As scripturally sound and right as it is to seek to draw the lost to Jesus Christ for salvation, that directive is not a mandate to override all other considerations in order to accomplish that end. Much of the modern church has become so enamored of gaining converts that it has compromised other essential requirements of God in its attempt to achieve this end. What it often fails to realize is that human efforts that supplant the way of God as revealed in the Word of God will not achieve godly results. The pews may swell with bodies for a time, but though the number of bodies may grow, the souls inside still will be shrunken and shriveled by sin. God’s work must be done in God’s way or, regardless of how impressive momentarily, the ultimate result will be nothing but loss. The point is this: the power to attract is also the power to repel. That is, when the gospel is preached in accord with the Word of God, it will attract those whom God has chosen, but it will also repel others. That all (or most, or even many) do not come (when the Word of God is adhered to faithfully) should not be regarded as a failure of the church but as a fulfillment of the sovereign purposes of God.

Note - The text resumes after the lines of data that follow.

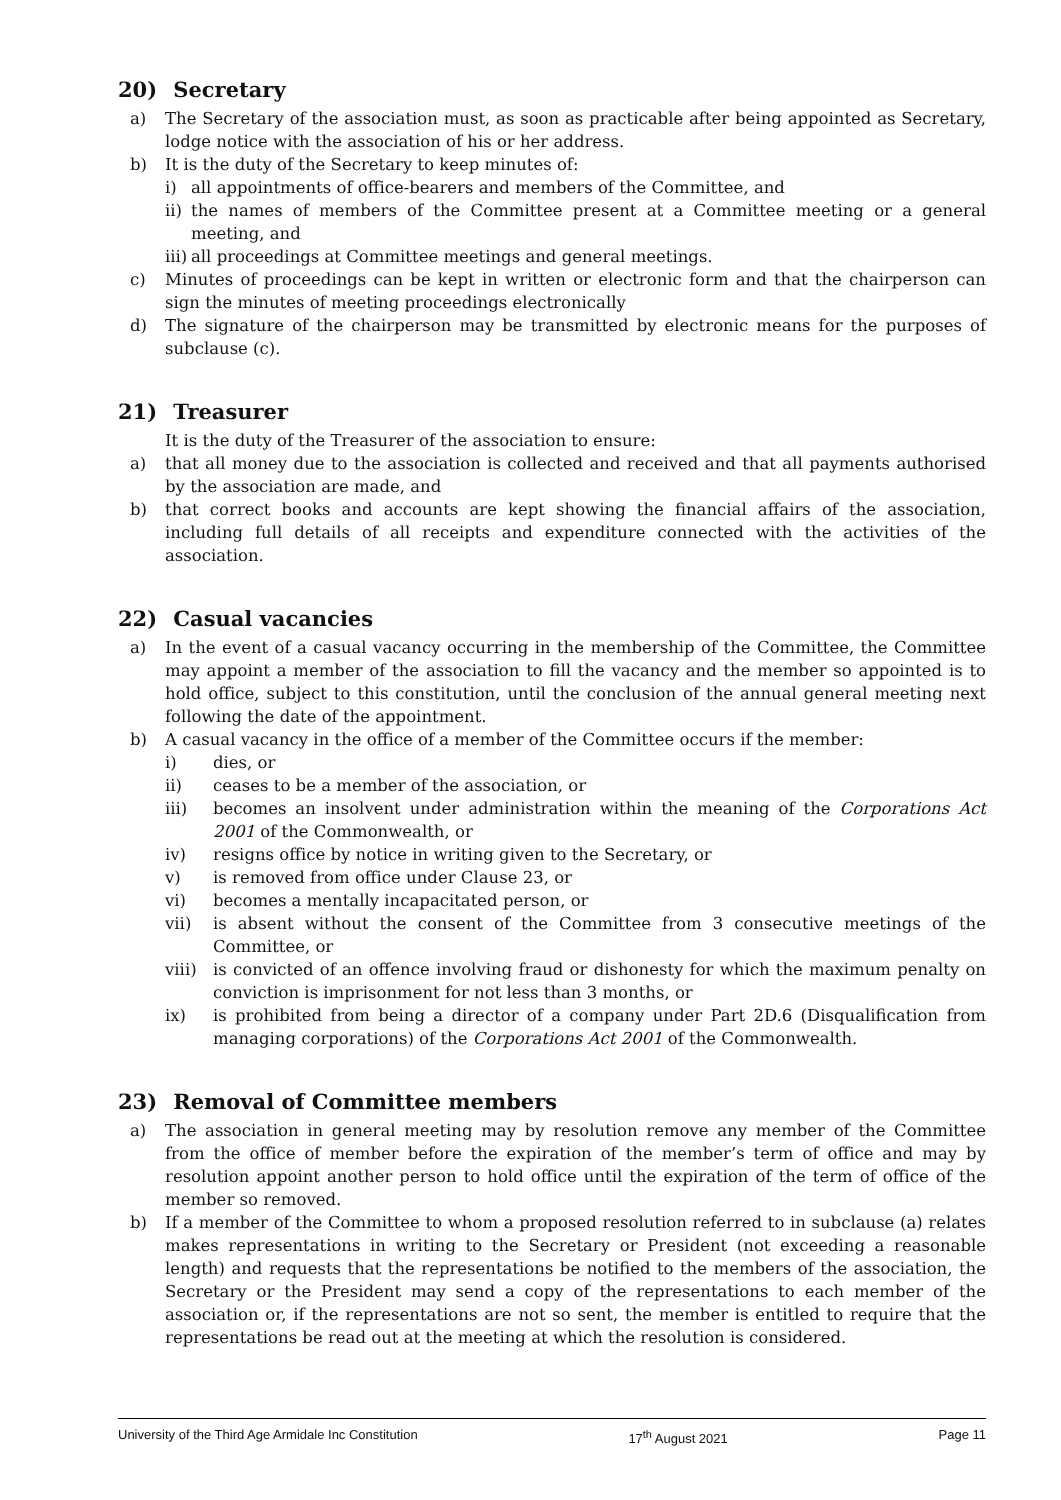20) Secretary
a) The Secretary of the association must, as soon as practicable after being appointed as Secretary, lodge notice with the association of his or her address.
b) It is the duty of the Secretary to keep minutes of:
i) all appointments of office-bearers and members of the Committee, and
ii)
the names of members of the Committee present at a Committee meeting or a general meeting, and
iii)
all proceedings at Committee meetings and general meetings.
c) Minutes of proceedings can be kept in written or electronic form and that the chairperson can sign the minutes of meeting proceedings electronically
d) The signature of the chairperson may be transmitted by electronic means for the purposes of subclause (c).
21) Treasurer
It is the duty of the Treasurer of the association to ensure:
a) that all money due to the association is collected and received and that all payments authorised by the association are made, and
b) that correct books and accounts are kept showing the financial affairs of the association, including full details of all receipts and expenditure connected with the activities of the association.
22) Casual vacancies
a) In the event of a casual vacancy occurring in the membership of the Committee, the Committee may appoint a member of the association to fill the vacancy and the member so appointed is to hold office, subject to this constitution, until the conclusion of the annual general meeting next following the date of the appointment.
b) A casual vacancy in the office of a member of the Committee occurs if the member:
i) dies, or
ii) ceases to be a member of the association, or
iii) becomes an insolvent under administration within the meaning of the Corporations Act 2001 of the Commonwealth, or
iv) resigns office by notice in writing given to the Secretary, or
v) is removed from office under Clause 23, or
vi) becomes a mentally incapacitated person, or
vii) is absent without the consent of the Committee from 3 consecutive meetings of the Committee, or
viii)
is convicted of an offence involving fraud or dishonesty for which the maximum penalty on conviction is imprisonment for not less than 3 months, or
ix) is prohibited from being a director of a company under Part 2D.6 (Disqualification from managing corporations) of the Corporations Act 2001 of the Commonwealth.
23) Removal of Committee members
a) The association in general meeting may by resolution remove any member of the Committee from the office of member before the expiration of the member’s term of office and may by resolution appoint another person to hold office until the expiration of the term of office of the member so removed.
b) If a member of the Committee to whom a proposed resolution referred to in subclause (a) relates makes representations in writing to the Secretary or President (not exceeding a reasonable length) and requests that the representations be notified to the members of the association, the Secretary or the President may send a copy of the representations to each member of the association or, if the representations are not so sent, the member is entitled to require that the representations be read out at the meeting at which the resolution is considered.
University of the Third Age Armidale Inc Constitution 17<sup>th</sup> August 2021 Page 11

Few would dispute that the inception of the church witnessed an unsurpassed period of genuine growth. In its early days, increases were exponential. What might be remarkable to the modern church is that this growth occurred, not because the message was tailored to the natural needs and desires of its auditors, but despite that. It was a message that emphasized sin, its consequences, and the need for repentance lest judgment fall (see any of the early messages in Acts). But the truth that draws some repels others. And one of the purposes of a clear biblical message is to separate real believers from pretenders. The message of the church must emphasize the heinous, prevalent, and inherent nature of sin and the dire consequences that lie ahead of its practitioners. True saints will want to hear this message because they will want to avoid that which offends their Lord, robs them of personal victory and blessing, and destroys their fellowship with their Savior and God. By the same token, those who are merely professors will find such preaching repugnant.

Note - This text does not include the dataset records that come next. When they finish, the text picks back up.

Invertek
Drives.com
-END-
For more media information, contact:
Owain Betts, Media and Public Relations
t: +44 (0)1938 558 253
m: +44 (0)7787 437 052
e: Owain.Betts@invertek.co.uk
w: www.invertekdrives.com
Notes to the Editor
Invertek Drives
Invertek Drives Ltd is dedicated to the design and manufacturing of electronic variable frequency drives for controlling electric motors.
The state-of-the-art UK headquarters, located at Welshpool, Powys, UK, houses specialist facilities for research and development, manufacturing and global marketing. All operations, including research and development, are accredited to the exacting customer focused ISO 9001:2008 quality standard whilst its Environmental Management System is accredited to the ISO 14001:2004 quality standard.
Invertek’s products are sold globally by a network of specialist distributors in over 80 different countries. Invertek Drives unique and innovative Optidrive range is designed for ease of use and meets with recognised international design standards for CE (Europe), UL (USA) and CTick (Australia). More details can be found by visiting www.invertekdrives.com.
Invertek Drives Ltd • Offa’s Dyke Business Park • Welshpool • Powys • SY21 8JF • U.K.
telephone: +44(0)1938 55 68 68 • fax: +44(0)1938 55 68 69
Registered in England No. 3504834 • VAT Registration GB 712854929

The account of Ananias and Sapphira in Acts, chapter five, occasioned just such a response in the early church. When this couple conspired to lie against the Holy Spirit and God judged them with immediate death, Luke records the fact that as a consequence “great fear came on all them that heard these things” (v. 5). Much of the modern church would tell us that we should amend our ways to avoid such a response, but the Spirit-led early church knew otherwise. Several verses later, we read that “by the hands of the apostles were many signs and wonders wrought among the people; and they were all with one accord in Solomon’s porch. And of the rest durst [“dared”] no man join himself to them” (vv. 12, 13). As attractive and compelling as were those miracles, only those who understood the nature and consequences of sin remained “with one accord” in the church. The merely curious or superficially religious had been forced by the work of God to recognize the existence of sin and the sober consequences of practicing it. And they fled the church.
Sin should never be sugar-coated or ignored by the church. The message of the church should not make sinners comfortable in the midst of the congregation but compel them to deliverance from sin, and failing that, impel them to flee from its midst. The true message of the church is never attractive to everyone. On the contrary, it repels those who persist in sin. A message that leaves unrepentant sinners feeling comfortable in the church is from the devil not from God. And a preacher whose message is universally attractive is not preaching the Word of God. Faithful ministers and concerned saints should avoid a belligerent, self-righteous, or offensive spirit, but the true message of the Word of God must not be compromised. And those who preach and live it faithfully should expect those whom God has called to be attracted to the truth and those whom He has not to be repelled. It has ever been thus—and should be. The church is not called to win the world or mollify sinners; it is called to proclaim the whole counsel of God faithfully. When the early church did so, “the Lord added to the church daily such as should be saved” (Acts 2:47). Our work is to be faithful to His truth; His work is to draw and add.